*** SOURCE MATERIAL ***

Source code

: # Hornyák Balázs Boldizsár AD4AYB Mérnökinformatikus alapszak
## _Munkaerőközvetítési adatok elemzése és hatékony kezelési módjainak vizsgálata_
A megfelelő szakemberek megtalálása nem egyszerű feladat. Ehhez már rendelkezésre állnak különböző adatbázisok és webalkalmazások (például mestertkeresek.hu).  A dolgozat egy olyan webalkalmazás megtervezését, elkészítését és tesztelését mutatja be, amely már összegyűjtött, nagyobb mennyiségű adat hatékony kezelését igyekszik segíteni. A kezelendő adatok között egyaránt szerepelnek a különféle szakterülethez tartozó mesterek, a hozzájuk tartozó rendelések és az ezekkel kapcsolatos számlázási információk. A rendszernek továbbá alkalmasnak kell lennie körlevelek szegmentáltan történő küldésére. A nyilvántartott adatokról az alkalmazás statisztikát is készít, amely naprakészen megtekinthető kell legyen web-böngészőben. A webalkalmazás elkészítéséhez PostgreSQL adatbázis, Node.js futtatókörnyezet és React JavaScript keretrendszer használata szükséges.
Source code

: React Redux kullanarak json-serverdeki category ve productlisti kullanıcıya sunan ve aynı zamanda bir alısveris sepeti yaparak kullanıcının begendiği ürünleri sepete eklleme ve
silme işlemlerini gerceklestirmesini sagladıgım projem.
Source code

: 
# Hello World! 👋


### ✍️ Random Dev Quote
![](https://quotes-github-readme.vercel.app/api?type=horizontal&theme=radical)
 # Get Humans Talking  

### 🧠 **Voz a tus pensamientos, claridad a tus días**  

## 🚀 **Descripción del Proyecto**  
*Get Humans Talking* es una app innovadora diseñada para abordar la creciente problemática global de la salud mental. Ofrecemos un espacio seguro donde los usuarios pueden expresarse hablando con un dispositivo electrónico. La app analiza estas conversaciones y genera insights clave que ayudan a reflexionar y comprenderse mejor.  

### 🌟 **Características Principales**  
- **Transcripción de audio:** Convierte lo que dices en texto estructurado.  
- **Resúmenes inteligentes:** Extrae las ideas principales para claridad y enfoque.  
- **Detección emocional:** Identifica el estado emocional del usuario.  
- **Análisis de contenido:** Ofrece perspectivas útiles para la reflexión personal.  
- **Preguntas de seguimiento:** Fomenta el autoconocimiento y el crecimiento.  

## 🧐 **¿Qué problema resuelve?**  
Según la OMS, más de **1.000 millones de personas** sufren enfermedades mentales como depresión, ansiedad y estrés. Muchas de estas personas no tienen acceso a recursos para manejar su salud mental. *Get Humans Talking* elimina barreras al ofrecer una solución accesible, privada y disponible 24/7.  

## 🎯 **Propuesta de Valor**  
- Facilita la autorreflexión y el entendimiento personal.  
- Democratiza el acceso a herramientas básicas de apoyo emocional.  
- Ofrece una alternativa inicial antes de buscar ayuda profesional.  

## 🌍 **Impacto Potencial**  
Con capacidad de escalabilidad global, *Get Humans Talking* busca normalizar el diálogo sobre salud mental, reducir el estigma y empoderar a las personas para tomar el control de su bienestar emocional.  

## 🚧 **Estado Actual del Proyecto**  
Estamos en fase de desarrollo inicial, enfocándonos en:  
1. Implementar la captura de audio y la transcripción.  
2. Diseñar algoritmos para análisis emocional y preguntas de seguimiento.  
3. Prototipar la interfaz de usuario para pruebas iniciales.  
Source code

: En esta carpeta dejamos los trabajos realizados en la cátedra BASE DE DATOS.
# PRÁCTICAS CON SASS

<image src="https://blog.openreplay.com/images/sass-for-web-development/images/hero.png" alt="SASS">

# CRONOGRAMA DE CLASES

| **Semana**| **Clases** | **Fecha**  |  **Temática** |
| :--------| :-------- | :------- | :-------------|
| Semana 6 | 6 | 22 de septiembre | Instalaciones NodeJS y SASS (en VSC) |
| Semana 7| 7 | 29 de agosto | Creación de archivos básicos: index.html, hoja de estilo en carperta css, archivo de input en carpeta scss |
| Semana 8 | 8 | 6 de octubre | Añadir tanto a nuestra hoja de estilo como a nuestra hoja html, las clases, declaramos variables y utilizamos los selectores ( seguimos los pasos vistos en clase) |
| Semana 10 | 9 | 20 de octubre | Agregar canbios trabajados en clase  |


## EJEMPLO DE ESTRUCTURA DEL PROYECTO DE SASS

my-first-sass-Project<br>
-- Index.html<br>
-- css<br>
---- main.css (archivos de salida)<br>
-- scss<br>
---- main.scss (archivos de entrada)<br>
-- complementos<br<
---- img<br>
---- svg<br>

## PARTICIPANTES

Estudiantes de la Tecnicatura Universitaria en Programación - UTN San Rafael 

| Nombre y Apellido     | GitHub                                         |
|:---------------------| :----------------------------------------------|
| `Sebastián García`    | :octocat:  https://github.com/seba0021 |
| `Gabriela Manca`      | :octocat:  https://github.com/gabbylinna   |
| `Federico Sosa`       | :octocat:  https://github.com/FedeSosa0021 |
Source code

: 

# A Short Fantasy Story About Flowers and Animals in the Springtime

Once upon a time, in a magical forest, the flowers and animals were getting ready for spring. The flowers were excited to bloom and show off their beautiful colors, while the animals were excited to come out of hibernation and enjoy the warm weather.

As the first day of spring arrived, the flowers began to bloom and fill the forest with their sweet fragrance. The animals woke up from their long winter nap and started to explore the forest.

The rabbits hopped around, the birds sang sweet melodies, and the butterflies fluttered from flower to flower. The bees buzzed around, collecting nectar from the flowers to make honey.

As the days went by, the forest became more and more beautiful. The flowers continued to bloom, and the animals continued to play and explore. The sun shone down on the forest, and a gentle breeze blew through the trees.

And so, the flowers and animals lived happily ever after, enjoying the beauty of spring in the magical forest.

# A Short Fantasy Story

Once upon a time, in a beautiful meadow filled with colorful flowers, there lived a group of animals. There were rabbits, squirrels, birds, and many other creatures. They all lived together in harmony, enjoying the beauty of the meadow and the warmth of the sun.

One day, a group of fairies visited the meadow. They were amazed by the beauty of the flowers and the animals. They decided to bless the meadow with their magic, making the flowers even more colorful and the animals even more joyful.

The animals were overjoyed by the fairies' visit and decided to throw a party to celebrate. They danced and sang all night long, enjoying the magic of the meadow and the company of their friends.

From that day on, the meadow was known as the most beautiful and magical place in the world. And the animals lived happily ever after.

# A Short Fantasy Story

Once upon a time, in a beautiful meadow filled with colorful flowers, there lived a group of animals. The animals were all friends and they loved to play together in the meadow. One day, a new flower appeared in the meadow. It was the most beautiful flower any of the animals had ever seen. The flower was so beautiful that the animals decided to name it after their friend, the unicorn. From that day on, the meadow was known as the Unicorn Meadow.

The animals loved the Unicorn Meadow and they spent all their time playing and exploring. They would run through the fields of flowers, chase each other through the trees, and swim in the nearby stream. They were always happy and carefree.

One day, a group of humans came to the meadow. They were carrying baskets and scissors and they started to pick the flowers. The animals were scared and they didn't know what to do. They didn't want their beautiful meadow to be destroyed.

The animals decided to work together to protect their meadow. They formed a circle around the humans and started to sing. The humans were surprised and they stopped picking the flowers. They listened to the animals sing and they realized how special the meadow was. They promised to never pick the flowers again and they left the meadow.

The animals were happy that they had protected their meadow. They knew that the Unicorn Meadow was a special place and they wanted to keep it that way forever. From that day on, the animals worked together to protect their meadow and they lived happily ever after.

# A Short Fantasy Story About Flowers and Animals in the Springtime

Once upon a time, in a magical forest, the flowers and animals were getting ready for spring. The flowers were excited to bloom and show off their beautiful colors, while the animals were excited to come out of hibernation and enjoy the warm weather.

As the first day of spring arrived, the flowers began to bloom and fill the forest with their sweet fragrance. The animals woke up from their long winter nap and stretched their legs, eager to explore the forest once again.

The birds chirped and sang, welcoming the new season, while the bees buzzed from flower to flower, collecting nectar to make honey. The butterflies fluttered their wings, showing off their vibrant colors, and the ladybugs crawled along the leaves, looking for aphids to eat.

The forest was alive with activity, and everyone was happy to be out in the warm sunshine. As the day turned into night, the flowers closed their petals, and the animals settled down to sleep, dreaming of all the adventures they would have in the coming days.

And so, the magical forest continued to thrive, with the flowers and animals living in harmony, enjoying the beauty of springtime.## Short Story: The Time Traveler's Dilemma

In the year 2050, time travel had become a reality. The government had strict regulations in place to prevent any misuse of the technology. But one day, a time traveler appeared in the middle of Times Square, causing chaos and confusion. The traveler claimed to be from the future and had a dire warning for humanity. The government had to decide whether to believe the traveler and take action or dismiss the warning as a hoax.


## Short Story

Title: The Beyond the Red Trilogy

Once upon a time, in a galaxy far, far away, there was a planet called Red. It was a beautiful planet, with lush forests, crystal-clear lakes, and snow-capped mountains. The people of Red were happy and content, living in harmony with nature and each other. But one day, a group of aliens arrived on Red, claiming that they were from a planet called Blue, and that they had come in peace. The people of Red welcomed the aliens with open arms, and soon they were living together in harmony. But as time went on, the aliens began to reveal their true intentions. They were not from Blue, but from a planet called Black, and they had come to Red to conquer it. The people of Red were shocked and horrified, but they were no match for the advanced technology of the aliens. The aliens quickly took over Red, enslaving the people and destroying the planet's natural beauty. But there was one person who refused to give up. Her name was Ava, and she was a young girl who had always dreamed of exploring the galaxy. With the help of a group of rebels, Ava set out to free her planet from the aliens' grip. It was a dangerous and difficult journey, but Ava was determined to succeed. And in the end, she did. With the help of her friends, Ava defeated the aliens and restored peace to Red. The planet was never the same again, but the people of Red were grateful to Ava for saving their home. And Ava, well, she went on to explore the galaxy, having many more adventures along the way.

*** End of SOURCE MATERIAL ***

ASSIGNED TASK:
Please pick out and copy every line in the rows above that contains the string "seguimiento". Case counts.

EXERCISE SOLUTION:
- **Preguntas de seguimiento:** Fomenta el autoconocimiento y el crecimiento.  
2. Diseñar algoritmos para análisis emocional y preguntas de seguimiento.  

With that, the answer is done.